**SET OF TASKS**
(1) In the article on paying for law school, what positions does Arun Krishnamurti hold at the University of Windsor?
(2) Retype the part of the law school article starting with "Paying the piper" and going on through "province, and bank.".

**EXCERPT TO READ**
^^^^

Paying the piper

There are those who say the cost of going to law school in Canada is all-relative, meaning it’s best to find a rich relative and get him or her to pay your way. 

 

But not everyone has a spinster great aunt or wealthy uncle to pony up for their legal education. Instead students are left to beg for morsels from mommy and daddy’s deflated investment portfolios, or negotiate the sometimes overwhelming and complex world of student loans, lines of credit, bursaries, and RRSPs to pay their way.

The tactics employed to negotiate the financial maze differ depending on school, student, province, and bank.

“The school is really good at encouraging you to go to [the] Ontario student aid program, as far as the private bank stuff goes they don’t really tell you much, it is kind of up to you to figure it out,” says Arun Krishnamurti, a third-year law student and president of the Students’ Law Society at the University of Windsor. “The students are very, very helpful with each other. If there [are] financial issues, we have an office in law school, a broad student services office, that is the place you go to whenever you have any kind of issue.”

^^^^

**Data lines**
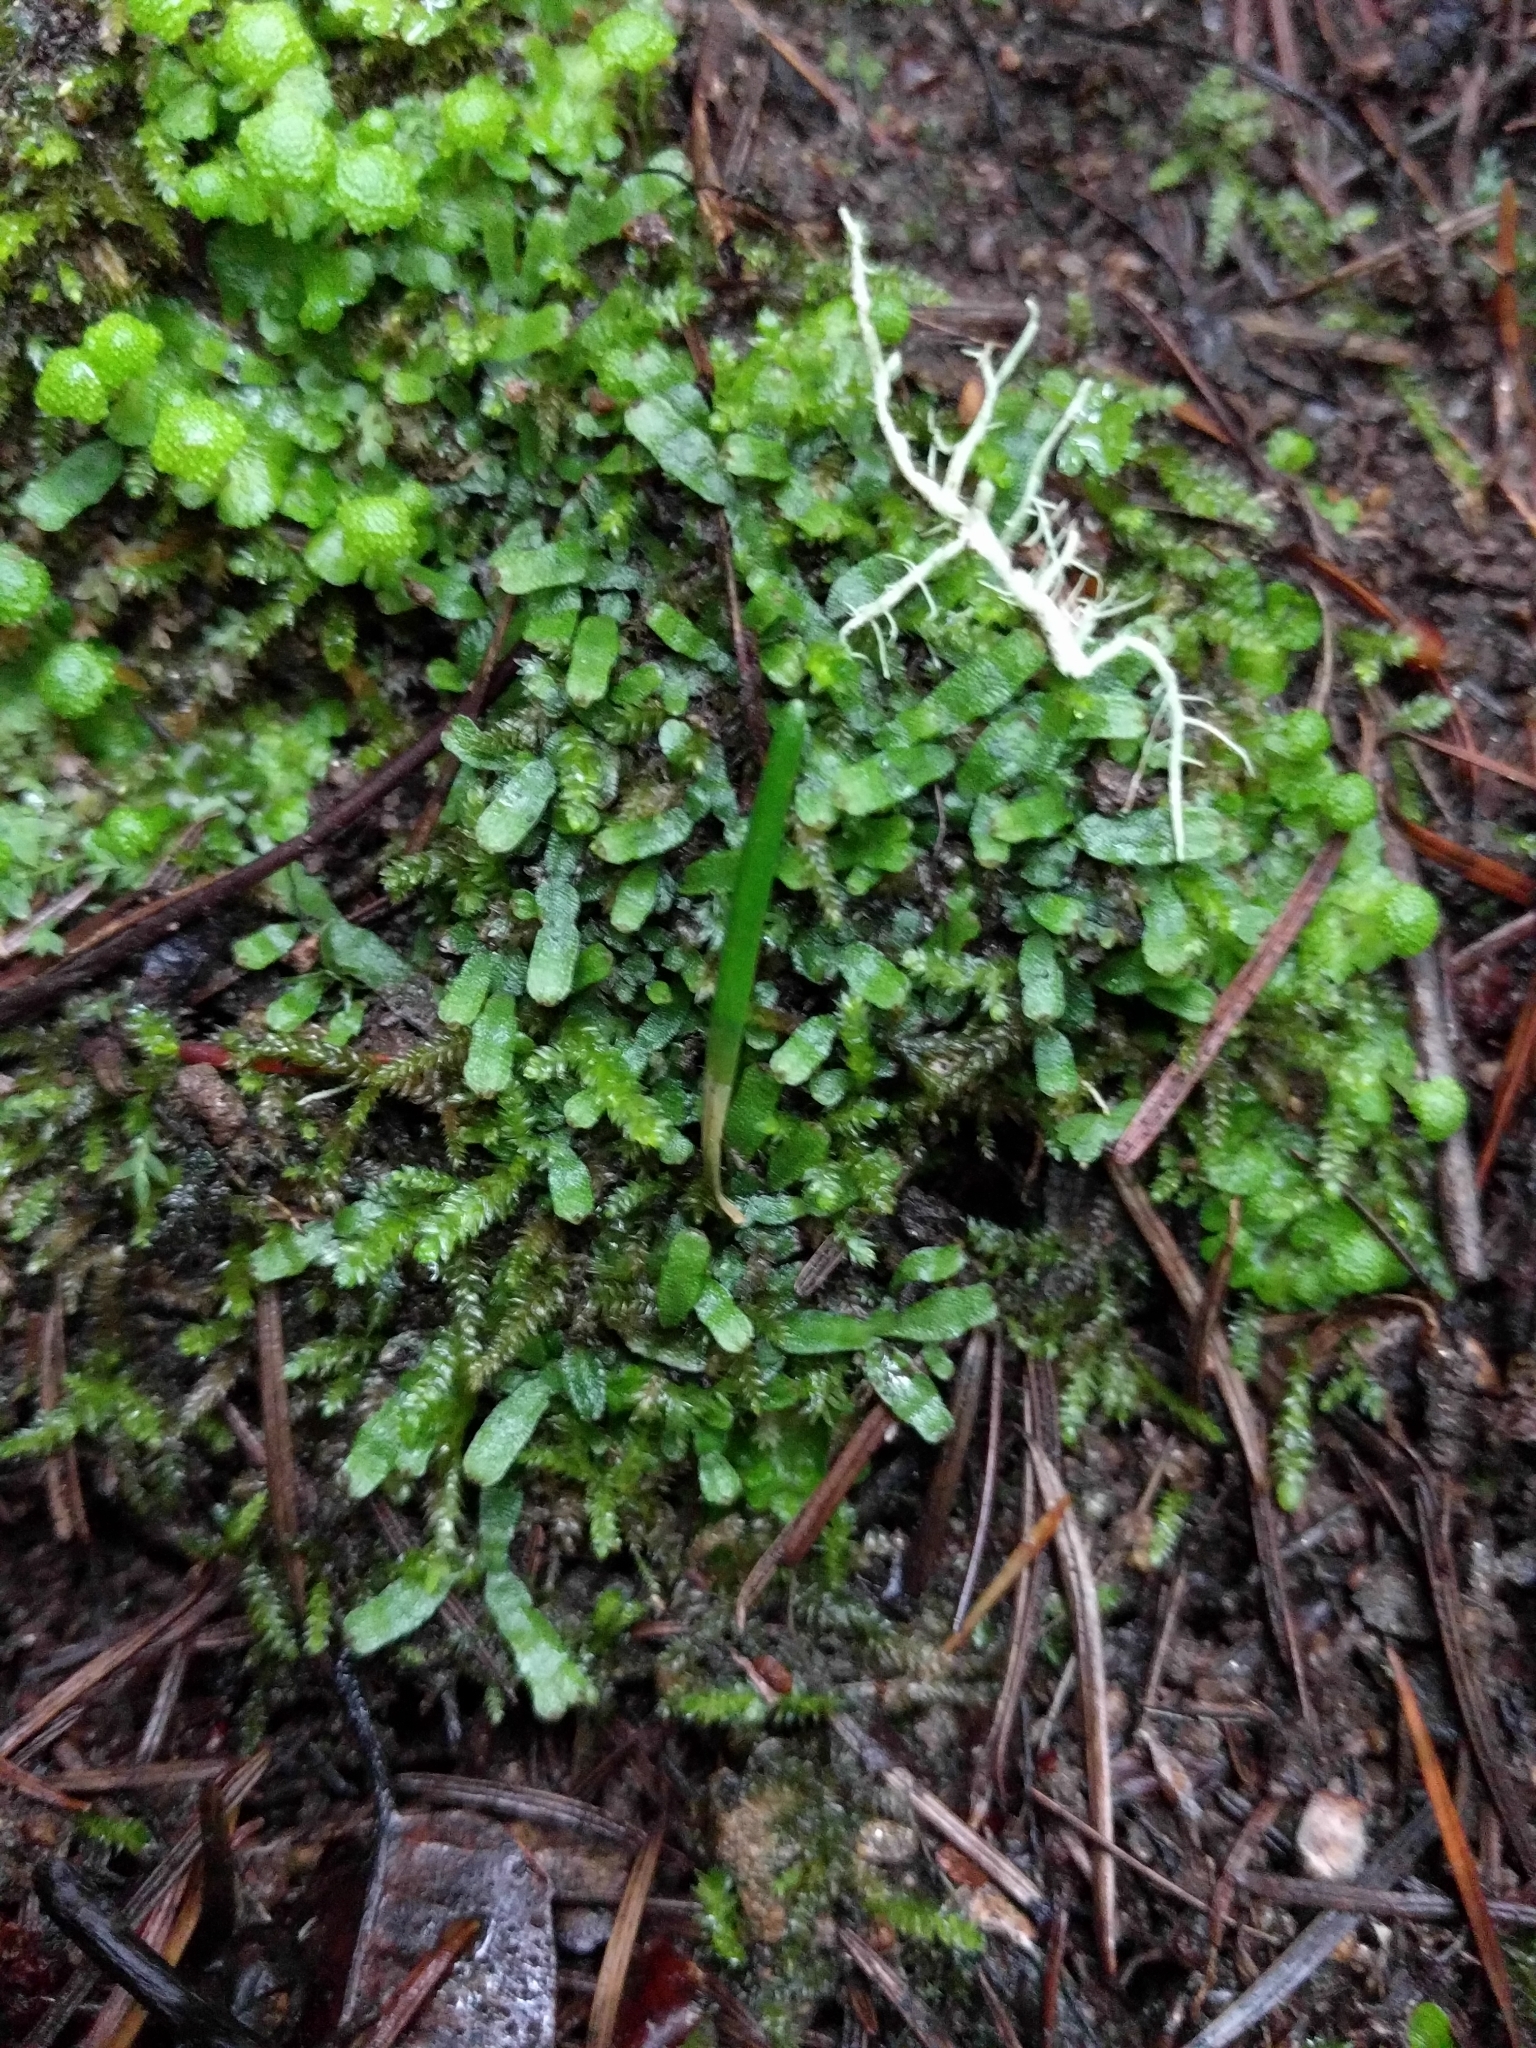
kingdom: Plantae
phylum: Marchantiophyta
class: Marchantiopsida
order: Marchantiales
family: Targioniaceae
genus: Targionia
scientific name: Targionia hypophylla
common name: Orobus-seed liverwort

^^^^

**SOLUTIONS TO THE TASKS**
(1) He is a third-year law student and president of the Students' Law Society.

(2)
Paying the piper

There are those who say the cost of going to law school in Canada is all-relative, meaning it’s best to find a rich relative and get him or her to pay your way. 

 

But not everyone has a spinster great aunt or wealthy uncle to pony up for their legal education. Instead students are left to beg for morsels from mommy and daddy’s deflated investment portfolios, or negotiate the sometimes overwhelming and complex world of student loans, lines of credit, bursaries, and RRSPs to pay their way.

The tactics employed to negotiate the financial maze differ depending on school, student, province, and bank.